**MATERIAL SHOWN:**

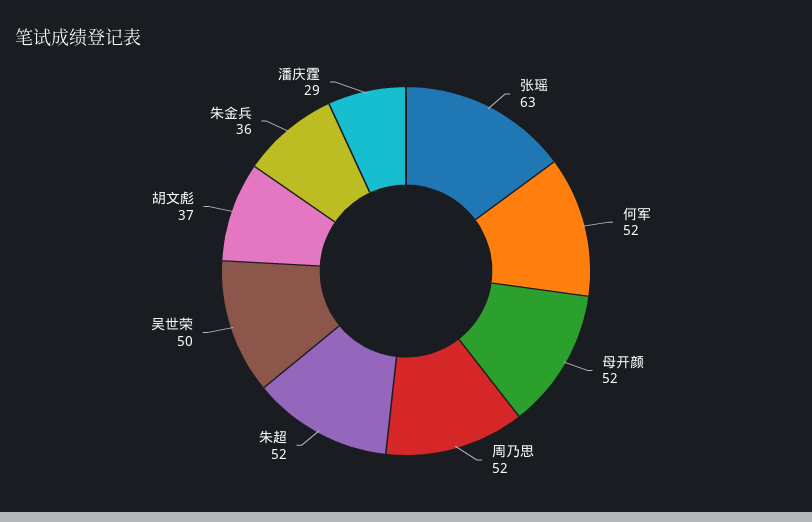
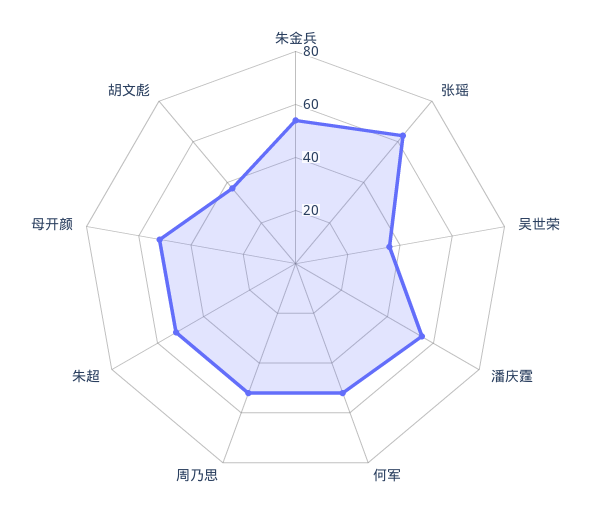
吴世荣: 50 -> 35
朱金兵: 36 -> 55
潘庆霆: 29 -> 55

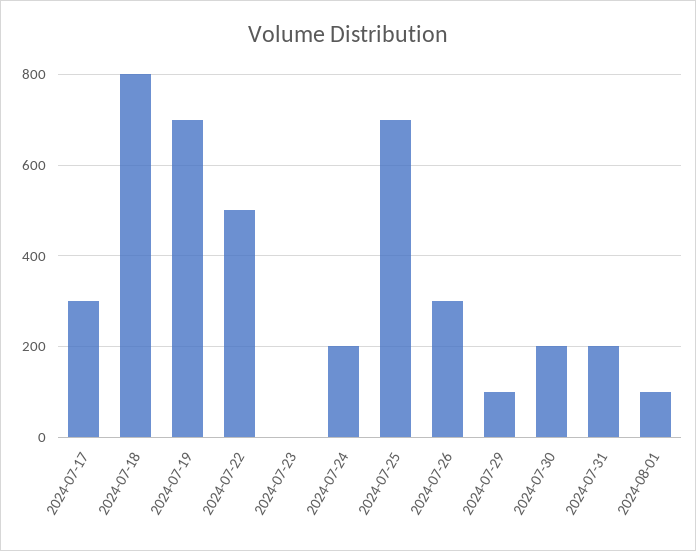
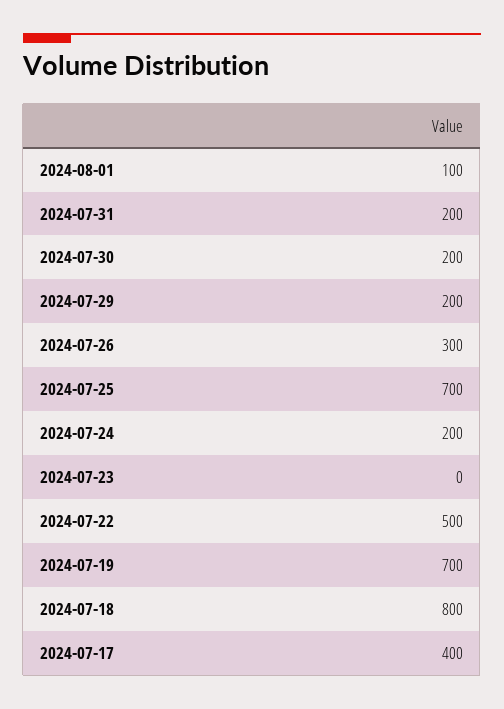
2024-07-17: 300 -> 400
2024-07-29: 100 -> 200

**EXERCISE DIRECTIONS:** A verbatim copy of the listing, with all pictures removed, is required.

**THE ANSWER:**
吴世荣: 50 -> 35
朱金兵: 36 -> 55
潘庆霆: 29 -> 55

2024-07-17: 300 -> 400
2024-07-29: 100 -> 200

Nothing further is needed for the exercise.